INSTRUCTION
Collect every line in the entries below that contains the word "still".
───── SOURCE RECORDS ─────
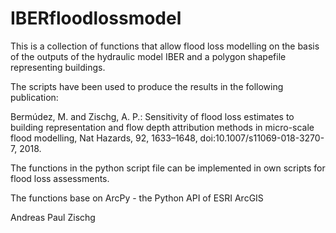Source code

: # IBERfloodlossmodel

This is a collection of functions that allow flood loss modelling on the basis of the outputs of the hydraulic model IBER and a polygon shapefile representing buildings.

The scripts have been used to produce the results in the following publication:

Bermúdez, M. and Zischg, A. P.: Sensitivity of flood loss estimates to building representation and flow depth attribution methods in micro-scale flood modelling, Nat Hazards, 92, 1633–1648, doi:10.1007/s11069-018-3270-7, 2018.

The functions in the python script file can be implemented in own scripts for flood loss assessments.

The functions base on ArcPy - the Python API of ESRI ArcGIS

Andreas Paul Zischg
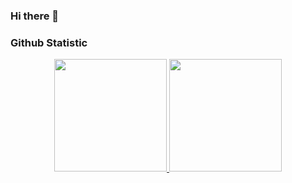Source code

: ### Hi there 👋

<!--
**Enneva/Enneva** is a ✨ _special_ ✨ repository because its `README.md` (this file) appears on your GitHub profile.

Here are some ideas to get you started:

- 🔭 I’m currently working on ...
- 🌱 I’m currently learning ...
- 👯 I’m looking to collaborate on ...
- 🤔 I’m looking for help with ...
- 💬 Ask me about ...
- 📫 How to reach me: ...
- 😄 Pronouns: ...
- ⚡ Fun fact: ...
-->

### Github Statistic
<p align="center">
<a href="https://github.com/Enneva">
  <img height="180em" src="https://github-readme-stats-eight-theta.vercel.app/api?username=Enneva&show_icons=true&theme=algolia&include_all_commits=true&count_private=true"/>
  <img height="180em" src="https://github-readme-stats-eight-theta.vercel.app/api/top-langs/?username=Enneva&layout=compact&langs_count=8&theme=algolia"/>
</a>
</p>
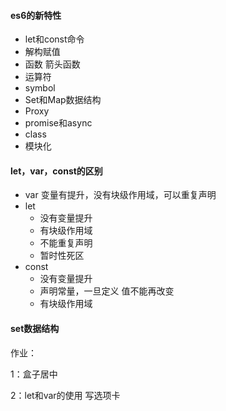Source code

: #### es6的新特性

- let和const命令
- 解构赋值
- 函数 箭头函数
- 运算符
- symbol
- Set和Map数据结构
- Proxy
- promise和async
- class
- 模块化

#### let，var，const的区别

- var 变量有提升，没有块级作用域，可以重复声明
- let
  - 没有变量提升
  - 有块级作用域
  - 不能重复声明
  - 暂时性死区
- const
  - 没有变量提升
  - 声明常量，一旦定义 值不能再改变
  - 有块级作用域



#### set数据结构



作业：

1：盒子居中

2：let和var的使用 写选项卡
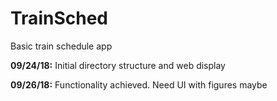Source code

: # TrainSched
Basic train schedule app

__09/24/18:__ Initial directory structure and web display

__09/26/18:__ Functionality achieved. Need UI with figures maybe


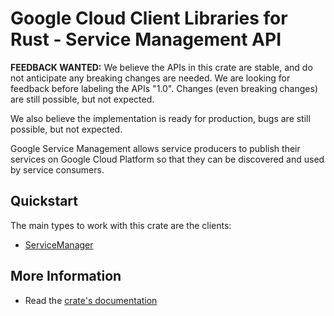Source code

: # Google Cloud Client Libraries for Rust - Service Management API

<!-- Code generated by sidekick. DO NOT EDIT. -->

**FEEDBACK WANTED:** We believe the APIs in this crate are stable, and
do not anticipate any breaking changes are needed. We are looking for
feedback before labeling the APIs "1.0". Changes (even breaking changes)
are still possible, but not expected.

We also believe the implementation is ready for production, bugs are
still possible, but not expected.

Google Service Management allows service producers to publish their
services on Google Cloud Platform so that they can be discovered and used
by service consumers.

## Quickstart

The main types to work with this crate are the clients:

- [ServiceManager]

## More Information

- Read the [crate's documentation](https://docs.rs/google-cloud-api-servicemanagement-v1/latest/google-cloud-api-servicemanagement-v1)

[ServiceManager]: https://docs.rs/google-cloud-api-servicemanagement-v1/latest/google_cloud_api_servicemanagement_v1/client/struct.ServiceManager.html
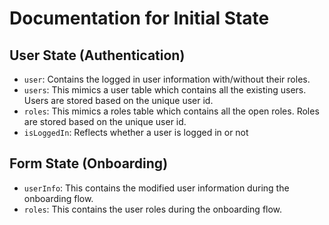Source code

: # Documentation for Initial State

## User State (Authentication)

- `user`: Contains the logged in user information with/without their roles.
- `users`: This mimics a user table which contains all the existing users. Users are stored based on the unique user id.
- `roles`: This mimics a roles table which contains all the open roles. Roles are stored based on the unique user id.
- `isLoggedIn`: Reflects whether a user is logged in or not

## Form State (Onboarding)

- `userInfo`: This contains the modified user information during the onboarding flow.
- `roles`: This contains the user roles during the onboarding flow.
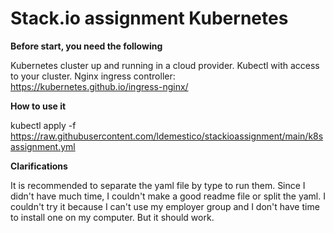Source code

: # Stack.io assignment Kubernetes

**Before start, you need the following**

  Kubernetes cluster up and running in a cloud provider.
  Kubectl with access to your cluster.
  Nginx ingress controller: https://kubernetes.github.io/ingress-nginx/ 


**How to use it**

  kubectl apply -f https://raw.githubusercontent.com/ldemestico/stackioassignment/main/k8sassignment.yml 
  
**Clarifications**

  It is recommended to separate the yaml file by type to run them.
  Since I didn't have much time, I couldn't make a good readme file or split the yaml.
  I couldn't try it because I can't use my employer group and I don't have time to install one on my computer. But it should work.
─────
───── SOURCE RECORDS ─────
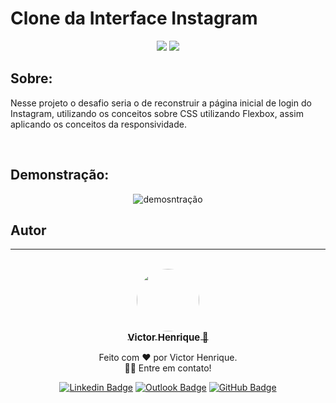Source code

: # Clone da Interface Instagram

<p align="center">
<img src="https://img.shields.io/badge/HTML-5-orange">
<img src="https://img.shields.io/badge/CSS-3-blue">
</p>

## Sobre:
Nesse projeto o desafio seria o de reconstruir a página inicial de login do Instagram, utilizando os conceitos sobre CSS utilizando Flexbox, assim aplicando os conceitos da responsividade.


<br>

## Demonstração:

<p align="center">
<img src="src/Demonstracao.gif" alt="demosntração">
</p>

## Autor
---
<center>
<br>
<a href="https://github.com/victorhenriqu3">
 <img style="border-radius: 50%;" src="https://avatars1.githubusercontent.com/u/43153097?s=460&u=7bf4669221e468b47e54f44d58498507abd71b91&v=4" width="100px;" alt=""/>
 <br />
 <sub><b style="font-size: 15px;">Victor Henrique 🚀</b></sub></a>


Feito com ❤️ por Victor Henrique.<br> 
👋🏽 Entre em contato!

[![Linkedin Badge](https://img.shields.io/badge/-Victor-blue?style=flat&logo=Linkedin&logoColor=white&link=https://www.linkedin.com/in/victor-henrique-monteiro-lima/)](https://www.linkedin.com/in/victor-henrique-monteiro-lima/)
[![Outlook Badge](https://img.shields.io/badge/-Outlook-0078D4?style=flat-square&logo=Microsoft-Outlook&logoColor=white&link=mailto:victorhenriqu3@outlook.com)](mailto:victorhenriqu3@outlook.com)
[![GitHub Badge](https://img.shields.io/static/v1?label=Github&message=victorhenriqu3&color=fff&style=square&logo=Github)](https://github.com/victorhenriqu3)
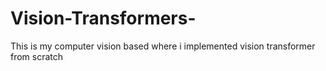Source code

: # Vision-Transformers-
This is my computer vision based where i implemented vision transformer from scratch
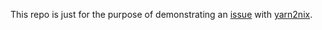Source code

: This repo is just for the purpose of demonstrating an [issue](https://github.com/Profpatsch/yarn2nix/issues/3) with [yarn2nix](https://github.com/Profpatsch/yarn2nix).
─────
WRITTEN SOLUTION
are still possible, but not expected.
still possible, but not expected.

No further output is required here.